Do this => Please write out the records unchanged, starting at the first line and ending at the line that contains "scientific name: Setophaga nigrescens", including both of those lines and nothing after them.

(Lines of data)
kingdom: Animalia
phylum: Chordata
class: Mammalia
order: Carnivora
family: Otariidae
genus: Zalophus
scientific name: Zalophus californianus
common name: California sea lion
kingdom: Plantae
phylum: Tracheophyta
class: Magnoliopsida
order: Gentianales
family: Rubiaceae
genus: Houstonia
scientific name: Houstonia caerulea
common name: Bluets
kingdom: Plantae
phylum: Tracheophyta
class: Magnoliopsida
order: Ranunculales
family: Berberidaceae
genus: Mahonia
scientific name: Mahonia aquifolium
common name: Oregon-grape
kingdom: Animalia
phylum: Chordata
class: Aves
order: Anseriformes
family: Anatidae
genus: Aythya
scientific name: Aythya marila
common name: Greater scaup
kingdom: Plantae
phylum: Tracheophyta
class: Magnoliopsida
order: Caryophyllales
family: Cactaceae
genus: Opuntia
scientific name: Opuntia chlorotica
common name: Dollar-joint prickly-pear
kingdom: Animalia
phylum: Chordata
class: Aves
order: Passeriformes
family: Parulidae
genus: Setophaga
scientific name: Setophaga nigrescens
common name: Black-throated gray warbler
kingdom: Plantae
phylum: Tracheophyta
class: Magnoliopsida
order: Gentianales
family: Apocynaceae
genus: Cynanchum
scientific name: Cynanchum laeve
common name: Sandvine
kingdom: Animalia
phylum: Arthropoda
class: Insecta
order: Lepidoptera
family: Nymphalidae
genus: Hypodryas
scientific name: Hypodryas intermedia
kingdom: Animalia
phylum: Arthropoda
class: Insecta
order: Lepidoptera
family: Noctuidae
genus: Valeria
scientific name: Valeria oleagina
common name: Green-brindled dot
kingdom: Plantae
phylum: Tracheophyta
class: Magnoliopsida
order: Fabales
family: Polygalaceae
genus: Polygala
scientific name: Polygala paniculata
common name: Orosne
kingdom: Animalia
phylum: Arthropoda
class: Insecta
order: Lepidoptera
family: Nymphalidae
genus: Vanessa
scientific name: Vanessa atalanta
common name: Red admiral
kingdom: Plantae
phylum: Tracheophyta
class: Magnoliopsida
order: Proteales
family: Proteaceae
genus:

The output =>
kingdom: Animalia
phylum: Chordata
class: Mammalia
order: Carnivora
family: Otariidae
genus: Zalophus
scientific name: Zalophus californianus
common name: California sea lion
kingdom: Plantae
phylum: Tracheophyta
class: Magnoliopsida
order: Gentianales
family: Rubiaceae
genus: Houstonia
scientific name: Houstonia caerulea
common name: Bluets
kingdom: Plantae
phylum: Tracheophyta
class: Magnoliopsida
order: Ranunculales
family: Berberidaceae
genus: Mahonia
scientific name: Mahonia aquifolium
common name: Oregon-grape
kingdom: Animalia
phylum: Chordata
class: Aves
order: Anseriformes
family: Anatidae
genus: Aythya
scientific name: Aythya marila
common name: Greater scaup
kingdom: Plantae
phylum: Tracheophyta
class: Magnoliopsida
order: Caryophyllales
family: Cactaceae
genus: Opuntia
scientific name: Opuntia chlorotica
common name: Dollar-joint prickly-pear
kingdom: Animalia
phylum: Chordata
class: Aves
order: Passeriformes
family: Parulidae
genus: Setophaga
scientific name: Setophaga nigrescens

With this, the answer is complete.